* **Task details**: Begin at the line containing "with businesses. This guarantee enables a" in the entries below and end at the line containing "Estate, Agege, Lagos."; transcribe that range exactly and nothing outside it.

[Supplied entries — start]

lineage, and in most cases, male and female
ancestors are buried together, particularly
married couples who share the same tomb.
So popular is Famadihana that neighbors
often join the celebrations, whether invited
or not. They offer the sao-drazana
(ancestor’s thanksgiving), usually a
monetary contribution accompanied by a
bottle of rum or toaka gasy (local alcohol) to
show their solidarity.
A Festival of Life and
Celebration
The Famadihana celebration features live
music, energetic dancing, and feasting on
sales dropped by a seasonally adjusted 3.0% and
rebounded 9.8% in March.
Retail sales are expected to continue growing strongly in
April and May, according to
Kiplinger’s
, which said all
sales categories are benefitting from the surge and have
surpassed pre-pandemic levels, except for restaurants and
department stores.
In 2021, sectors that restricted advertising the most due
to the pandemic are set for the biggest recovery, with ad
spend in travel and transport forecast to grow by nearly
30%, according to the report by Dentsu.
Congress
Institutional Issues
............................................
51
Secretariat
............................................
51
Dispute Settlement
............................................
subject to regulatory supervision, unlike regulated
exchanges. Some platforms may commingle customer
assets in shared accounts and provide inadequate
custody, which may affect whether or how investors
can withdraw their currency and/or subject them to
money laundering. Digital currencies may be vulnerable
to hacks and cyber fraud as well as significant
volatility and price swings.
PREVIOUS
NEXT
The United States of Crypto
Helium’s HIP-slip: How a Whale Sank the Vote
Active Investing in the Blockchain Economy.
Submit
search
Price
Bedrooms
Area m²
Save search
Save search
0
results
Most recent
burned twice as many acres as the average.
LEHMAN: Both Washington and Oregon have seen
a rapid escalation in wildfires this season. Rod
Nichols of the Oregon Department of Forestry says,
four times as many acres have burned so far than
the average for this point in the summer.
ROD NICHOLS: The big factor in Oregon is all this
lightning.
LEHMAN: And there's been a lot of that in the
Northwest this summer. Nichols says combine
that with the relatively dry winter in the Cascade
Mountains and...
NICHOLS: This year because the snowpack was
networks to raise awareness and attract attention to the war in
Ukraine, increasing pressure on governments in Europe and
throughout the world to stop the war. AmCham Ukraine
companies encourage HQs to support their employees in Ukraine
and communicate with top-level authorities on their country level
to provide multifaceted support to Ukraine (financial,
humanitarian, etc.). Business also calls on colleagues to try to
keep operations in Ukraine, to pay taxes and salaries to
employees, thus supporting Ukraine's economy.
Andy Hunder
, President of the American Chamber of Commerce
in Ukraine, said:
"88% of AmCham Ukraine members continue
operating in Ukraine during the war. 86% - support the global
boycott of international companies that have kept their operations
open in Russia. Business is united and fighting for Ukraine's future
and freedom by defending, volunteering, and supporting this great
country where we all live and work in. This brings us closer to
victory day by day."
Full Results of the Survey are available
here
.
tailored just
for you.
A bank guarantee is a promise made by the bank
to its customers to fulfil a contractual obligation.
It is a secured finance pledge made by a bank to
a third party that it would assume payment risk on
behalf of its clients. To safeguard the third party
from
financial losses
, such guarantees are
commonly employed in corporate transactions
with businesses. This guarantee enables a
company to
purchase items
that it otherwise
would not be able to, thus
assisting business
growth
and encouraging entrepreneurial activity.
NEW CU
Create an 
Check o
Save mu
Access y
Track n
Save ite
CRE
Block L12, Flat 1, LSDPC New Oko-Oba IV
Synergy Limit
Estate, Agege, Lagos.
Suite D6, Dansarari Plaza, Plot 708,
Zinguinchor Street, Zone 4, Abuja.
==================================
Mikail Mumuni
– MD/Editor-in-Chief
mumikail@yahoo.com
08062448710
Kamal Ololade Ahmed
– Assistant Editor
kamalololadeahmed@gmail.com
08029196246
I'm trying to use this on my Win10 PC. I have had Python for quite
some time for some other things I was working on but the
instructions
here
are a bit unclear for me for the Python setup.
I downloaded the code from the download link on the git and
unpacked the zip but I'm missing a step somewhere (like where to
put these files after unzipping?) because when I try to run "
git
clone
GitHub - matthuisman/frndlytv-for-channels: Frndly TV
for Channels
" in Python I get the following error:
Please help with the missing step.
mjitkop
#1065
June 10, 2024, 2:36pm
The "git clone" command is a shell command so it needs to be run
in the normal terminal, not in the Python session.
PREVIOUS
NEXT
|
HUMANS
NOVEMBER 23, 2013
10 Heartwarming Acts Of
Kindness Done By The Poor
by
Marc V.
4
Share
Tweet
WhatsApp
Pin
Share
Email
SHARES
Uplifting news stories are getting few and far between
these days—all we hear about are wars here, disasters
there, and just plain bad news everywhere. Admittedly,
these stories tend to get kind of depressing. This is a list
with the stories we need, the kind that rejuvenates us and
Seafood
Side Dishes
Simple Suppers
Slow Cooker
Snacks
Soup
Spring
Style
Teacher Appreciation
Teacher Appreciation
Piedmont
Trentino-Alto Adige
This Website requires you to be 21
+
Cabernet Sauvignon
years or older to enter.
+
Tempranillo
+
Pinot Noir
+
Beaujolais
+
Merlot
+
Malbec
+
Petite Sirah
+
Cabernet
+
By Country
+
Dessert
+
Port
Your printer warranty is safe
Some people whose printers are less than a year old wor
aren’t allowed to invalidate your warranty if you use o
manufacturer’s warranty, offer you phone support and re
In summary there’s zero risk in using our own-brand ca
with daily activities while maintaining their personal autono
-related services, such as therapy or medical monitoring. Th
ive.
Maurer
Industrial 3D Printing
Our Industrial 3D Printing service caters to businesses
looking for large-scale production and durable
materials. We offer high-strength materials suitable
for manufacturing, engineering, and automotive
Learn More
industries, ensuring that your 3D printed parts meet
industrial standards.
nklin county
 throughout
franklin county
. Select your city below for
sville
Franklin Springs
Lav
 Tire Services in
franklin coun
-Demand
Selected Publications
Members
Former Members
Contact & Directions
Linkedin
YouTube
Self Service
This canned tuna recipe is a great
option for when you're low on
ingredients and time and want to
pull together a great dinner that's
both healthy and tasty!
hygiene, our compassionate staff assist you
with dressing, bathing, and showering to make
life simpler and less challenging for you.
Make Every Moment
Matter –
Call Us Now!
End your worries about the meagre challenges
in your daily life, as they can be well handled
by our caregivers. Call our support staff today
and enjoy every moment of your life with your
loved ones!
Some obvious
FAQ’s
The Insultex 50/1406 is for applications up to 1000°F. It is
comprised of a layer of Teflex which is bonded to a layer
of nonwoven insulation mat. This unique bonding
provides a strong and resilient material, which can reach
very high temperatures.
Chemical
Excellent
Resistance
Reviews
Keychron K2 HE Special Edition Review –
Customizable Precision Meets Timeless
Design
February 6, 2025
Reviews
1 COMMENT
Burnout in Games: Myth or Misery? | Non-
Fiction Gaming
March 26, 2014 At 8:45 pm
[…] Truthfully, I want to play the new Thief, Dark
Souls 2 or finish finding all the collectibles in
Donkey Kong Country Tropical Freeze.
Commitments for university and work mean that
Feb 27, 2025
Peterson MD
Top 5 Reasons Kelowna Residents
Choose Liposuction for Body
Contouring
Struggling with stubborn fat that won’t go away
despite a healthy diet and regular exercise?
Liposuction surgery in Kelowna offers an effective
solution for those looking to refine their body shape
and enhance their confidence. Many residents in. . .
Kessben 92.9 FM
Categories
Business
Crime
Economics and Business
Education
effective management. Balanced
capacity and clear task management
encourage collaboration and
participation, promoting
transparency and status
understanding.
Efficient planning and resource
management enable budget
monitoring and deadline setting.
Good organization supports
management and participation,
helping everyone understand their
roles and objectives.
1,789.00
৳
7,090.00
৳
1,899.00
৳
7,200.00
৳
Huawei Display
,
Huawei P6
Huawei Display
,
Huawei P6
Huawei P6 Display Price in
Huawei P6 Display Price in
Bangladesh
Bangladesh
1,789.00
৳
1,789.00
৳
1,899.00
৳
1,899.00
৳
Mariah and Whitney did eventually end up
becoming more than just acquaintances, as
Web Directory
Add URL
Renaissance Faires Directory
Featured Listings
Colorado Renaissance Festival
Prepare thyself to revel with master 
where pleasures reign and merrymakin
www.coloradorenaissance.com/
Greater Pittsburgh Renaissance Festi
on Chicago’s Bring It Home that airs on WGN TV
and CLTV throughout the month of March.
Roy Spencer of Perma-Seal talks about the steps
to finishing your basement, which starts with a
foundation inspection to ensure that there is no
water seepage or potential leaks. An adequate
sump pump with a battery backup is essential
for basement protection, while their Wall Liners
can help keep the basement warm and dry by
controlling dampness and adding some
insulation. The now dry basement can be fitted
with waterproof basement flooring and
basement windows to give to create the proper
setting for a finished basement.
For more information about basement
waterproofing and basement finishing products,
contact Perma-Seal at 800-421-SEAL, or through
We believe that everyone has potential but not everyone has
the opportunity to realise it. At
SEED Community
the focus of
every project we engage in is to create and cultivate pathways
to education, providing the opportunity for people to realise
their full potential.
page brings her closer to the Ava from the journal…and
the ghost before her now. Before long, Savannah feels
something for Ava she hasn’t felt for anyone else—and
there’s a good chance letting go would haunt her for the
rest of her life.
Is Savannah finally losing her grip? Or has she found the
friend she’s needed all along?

[Supplied entries — finish]

* **Response area**:
with businesses. This guarantee enables a
company to
purchase items
that it otherwise
would not be able to, thus
assisting business
growth
and encouraging entrepreneurial activity.
NEW CU
Create an 
Check o
Save mu
Access y
Track n
Save ite
CRE
Block L12, Flat 1, LSDPC New Oko-Oba IV
Synergy Limit
Estate, Agege, Lagos.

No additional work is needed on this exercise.